What you do have, of course, is a standard driving mode where you can zip the car around in the real world. I found it pretty fast, though like many RC vehicles it didn’t handle rugs well and was better suited to a bare floor. There’s also a “treasure hunt” mode where you drive around and wait for your phone to detect treasure. The app signals the car is getting close by changing a set of lights from red to yellow and then to green. The car doesn’t have any way to track distance traveled, though, so it’s really just waiting for you to drive a lot. I turned the car upside down and let it spin its wheels, and it still “found” treasure.

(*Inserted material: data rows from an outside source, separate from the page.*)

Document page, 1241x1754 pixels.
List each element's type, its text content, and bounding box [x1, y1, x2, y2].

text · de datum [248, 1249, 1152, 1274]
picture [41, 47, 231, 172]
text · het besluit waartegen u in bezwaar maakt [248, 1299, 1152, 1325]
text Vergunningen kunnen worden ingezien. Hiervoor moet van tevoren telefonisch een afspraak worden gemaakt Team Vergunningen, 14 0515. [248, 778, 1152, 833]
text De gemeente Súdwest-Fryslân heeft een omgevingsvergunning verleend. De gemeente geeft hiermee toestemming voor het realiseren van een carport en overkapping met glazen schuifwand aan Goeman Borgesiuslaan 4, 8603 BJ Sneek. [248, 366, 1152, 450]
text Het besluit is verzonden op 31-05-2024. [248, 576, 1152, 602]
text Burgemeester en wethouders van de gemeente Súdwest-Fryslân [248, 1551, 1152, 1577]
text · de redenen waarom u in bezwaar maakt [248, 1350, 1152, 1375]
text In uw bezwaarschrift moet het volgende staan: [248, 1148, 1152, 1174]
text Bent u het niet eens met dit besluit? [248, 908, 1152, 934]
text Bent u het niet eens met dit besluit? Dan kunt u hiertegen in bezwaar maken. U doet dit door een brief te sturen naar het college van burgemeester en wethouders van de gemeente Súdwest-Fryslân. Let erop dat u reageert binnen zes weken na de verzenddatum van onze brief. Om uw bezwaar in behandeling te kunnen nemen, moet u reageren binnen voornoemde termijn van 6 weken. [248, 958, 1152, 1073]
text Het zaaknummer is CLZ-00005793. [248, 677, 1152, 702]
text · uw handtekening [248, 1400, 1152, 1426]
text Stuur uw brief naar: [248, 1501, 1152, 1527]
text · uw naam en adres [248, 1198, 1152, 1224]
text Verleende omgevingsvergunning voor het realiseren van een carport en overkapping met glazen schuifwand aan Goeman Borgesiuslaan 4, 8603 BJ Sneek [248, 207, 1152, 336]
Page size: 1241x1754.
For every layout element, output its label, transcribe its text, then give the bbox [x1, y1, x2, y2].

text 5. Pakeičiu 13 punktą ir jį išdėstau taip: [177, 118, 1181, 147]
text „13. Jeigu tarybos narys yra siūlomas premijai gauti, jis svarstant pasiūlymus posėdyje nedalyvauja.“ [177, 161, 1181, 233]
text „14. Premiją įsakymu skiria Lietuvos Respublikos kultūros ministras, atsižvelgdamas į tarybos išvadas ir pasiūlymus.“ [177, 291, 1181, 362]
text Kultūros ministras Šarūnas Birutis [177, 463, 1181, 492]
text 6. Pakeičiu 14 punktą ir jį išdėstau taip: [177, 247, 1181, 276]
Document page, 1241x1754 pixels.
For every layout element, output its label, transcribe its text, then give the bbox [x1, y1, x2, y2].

A little more interesting are the “car as controller” modes, which are pretty much described in the name. They’re in-app games that ask you to point your TechMods car at the screen to steer. There’s a standard track-racing game, one where you drive around an arena picking up and delivering items, and a survival game where you simply drive around until your car takes too much damage. It takes a little time to master: It’s easy to understeer or oversteer, so you need to find the right point in the middle. It’s best with two hands, especially if your paws are on the smaller side, so you’ll need to prop up your phone or tablet somewhere. It’s odd that the TechMods vehicle has some kind of motion sensors for this mode but that they weren’t used in the treasure hunt game to detect that I was cheating.
Because TechMods skews a bit older than the standard Hot Wheels product — ages eight to 16 — Hot Wheels is releasing it via Indiegogo first, with thepre-order page going live today and shipments going out in June. It’ll cost $50 for backers. The idea is to get feedback from a more tech-savvy audience before releasing it in stores or expanding the line. That hopefully is something that will happen: There’s a lot of potential here, and it’s a promising step up for kids who are ready to move on from little die-cast vehicles.